* **WHAT TO WORK ON**: From the first record below to the last, retype each one exactly.

Excerpts from a dataset
═══

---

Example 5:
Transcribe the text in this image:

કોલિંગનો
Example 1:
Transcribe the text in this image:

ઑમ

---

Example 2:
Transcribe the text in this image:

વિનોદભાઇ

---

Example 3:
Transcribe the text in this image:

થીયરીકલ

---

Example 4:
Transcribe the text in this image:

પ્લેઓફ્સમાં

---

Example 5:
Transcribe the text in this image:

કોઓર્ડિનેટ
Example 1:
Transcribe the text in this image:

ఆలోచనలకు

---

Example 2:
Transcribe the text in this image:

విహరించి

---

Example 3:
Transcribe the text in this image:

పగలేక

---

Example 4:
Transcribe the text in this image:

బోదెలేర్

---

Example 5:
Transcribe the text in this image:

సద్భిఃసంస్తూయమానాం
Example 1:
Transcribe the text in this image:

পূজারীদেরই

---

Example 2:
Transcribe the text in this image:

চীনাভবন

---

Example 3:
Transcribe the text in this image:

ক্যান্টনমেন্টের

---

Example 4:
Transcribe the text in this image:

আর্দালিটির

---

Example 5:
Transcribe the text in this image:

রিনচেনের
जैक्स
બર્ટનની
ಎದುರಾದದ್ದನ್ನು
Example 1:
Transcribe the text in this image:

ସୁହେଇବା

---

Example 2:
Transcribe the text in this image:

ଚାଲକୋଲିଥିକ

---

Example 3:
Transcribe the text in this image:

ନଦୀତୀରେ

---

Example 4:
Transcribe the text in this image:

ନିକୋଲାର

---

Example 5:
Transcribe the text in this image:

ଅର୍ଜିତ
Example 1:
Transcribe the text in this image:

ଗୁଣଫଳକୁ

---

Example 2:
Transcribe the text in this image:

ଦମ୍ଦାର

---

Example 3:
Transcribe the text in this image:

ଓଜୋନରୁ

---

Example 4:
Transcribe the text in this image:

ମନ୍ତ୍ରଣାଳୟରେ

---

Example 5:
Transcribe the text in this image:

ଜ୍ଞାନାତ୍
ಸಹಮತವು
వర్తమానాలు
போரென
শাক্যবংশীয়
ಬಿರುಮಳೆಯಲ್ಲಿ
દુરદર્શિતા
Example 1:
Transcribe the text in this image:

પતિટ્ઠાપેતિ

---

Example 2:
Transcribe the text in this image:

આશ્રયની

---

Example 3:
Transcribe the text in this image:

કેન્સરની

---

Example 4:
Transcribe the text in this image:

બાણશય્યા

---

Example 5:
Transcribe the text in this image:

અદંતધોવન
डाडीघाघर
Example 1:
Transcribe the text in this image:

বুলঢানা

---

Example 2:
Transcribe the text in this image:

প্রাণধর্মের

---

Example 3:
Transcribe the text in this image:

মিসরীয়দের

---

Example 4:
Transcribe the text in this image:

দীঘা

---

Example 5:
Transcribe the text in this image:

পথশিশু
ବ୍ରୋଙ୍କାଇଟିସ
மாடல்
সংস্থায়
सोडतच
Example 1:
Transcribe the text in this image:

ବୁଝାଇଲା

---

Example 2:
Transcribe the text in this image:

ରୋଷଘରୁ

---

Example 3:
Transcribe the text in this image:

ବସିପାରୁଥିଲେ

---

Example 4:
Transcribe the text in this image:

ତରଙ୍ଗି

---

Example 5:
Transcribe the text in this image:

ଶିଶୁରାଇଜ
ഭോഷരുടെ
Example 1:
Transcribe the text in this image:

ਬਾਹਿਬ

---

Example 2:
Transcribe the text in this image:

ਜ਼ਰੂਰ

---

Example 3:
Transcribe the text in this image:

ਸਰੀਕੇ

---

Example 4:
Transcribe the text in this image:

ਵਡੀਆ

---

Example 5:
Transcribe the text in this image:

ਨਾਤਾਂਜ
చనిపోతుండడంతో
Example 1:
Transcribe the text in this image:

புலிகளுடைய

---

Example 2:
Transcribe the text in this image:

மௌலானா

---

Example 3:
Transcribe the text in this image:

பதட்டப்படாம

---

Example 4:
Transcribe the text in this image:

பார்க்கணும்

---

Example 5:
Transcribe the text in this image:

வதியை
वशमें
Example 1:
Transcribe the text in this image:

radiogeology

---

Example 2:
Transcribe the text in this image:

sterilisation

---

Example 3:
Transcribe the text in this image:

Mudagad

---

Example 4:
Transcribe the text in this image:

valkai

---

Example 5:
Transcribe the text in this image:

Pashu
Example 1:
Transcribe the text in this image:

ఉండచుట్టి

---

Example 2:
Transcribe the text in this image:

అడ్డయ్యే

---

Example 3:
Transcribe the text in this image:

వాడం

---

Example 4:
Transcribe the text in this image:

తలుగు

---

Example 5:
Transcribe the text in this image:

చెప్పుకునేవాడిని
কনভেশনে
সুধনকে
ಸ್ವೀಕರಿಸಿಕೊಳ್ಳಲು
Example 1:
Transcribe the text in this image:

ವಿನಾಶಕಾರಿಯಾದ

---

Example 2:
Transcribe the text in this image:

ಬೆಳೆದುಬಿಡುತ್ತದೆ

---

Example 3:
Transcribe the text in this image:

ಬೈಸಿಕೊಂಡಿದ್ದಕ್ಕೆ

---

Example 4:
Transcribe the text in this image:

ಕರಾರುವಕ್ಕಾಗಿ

═══

* **EXERCISE OUTPUT**:
---

Example 5:
Transcribe the text in this image:

કોલિંગનો
Example 1:
Transcribe the text in this image:

ઑમ

---

Example 2:
Transcribe the text in this image:

વિનોદભાઇ

---

Example 3:
Transcribe the text in this image:

થીયરીકલ

---

Example 4:
Transcribe the text in this image:

પ્લેઓફ્સમાં

---

Example 5:
Transcribe the text in this image:

કોઓર્ડિનેટ
Example 1:
Transcribe the text in this image:

ఆలోచనలకు

---

Example 2:
Transcribe the text in this image:

విహరించి

---

Example 3:
Transcribe the text in this image:

పగలేక

---

Example 4:
Transcribe the text in this image:

బోదెలేర్

---

Example 5:
Transcribe the text in this image:

సద్భిఃసంస్తూయమానాం
Example 1:
Transcribe the text in this image:

পূজারীদেরই

---

Example 2:
Transcribe the text in this image:

চীনাভবন

---

Example 3:
Transcribe the text in this image:

ক্যান্টনমেন্টের

---

Example 4:
Transcribe the text in this image:

আর্দালিটির

---

Example 5:
Transcribe the text in this image:

রিনচেনের
जैक्स
બર્ટનની
ಎದುರಾದದ್ದನ್ನು
Example 1:
Transcribe the text in this image:

ସୁହେଇବା

---

Example 2:
Transcribe the text in this image:

ଚାଲକୋଲିଥିକ

---

Example 3:
Transcribe the text in this image:

ନଦୀତୀରେ

---

Example 4:
Transcribe the text in this image:

ନିକୋଲାର

---

Example 5:
Transcribe the text in this image:

ଅର୍ଜିତ
Example 1:
Transcribe the text in this image:

ଗୁଣଫଳକୁ

---

Example 2:
Transcribe the text in this image:

ଦମ୍ଦାର

---

Example 3:
Transcribe the text in this image:

ଓଜୋନରୁ

---

Example 4:
Transcribe the text in this image:

ମନ୍ତ୍ରଣାଳୟରେ

---

Example 5:
Transcribe the text in this image:

ଜ୍ଞାନାତ୍
ಸಹಮತವು
వర్తమానాలు
போரென
শাক্যবংশীয়
ಬಿರುಮಳೆಯಲ್ಲಿ
દુરદર્શિતા
Example 1:
Transcribe the text in this image:

પતિટ્ઠાપેતિ

---

Example 2:
Transcribe the text in this image:

આશ્રયની

---

Example 3:
Transcribe the text in this image:

કેન્સરની

---

Example 4:
Transcribe the text in this image:

બાણશય્યા

---

Example 5:
Transcribe the text in this image:

અદંતધોવન
डाडीघाघर
Example 1:
Transcribe the text in this image:

বুলঢানা

---

Example 2:
Transcribe the text in this image:

প্রাণধর্মের

---

Example 3:
Transcribe the text in this image:

মিসরীয়দের

---

Example 4:
Transcribe the text in this image:

দীঘা

---

Example 5:
Transcribe the text in this image:

পথশিশু
ବ୍ରୋଙ୍କାଇଟିସ
மாடல்
সংস্থায়
सोडतच
Example 1:
Transcribe the text in this image:

ବୁଝାଇଲା

---

Example 2:
Transcribe the text in this image:

ରୋଷଘରୁ

---

Example 3:
Transcribe the text in this image:

ବସିପାରୁଥିଲେ

---

Example 4:
Transcribe the text in this image:

ତରଙ୍ଗି

---

Example 5:
Transcribe the text in this image:

ଶିଶୁରାଇଜ
ഭോഷരുടെ
Example 1:
Transcribe the text in this image:

ਬਾਹਿਬ

---

Example 2:
Transcribe the text in this image:

ਜ਼ਰੂਰ

---

Example 3:
Transcribe the text in this image:

ਸਰੀਕੇ

---

Example 4:
Transcribe the text in this image:

ਵਡੀਆ

---

Example 5:
Transcribe the text in this image:

ਨਾਤਾਂਜ
చనిపోతుండడంతో
Example 1:
Transcribe the text in this image:

புலிகளுடைய

---

Example 2:
Transcribe the text in this image:

மௌலானா

---

Example 3:
Transcribe the text in this image:

பதட்டப்படாம

---

Example 4:
Transcribe the text in this image:

பார்க்கணும்

---

Example 5:
Transcribe the text in this image:

வதியை
वशमें
Example 1:
Transcribe the text in this image:

radiogeology

---

Example 2:
Transcribe the text in this image:

sterilisation

---

Example 3:
Transcribe the text in this image:

Mudagad

---

Example 4:
Transcribe the text in this image:

valkai

---

Example 5:
Transcribe the text in this image:

Pashu
Example 1:
Transcribe the text in this image:

ఉండచుట్టి

---

Example 2:
Transcribe the text in this image:

అడ్డయ్యే

---

Example 3:
Transcribe the text in this image:

వాడం

---

Example 4:
Transcribe the text in this image:

తలుగు

---

Example 5:
Transcribe the text in this image:

చెప్పుకునేవాడిని
কনভেশনে
সুধনকে
ಸ್ವೀಕರಿಸಿಕೊಳ್ಳಲು
Example 1:
Transcribe the text in this image:

ವಿನಾಶಕಾರಿಯಾದ

---

Example 2:
Transcribe the text in this image:

ಬೆಳೆದುಬಿಡುತ್ತದೆ

---

Example 3:
Transcribe the text in this image:

ಬೈಸಿಕೊಂಡಿದ್ದಕ್ಕೆ

---

Example 4:
Transcribe the text in this image:

ಕರಾರುವಕ್ಕಾಗಿ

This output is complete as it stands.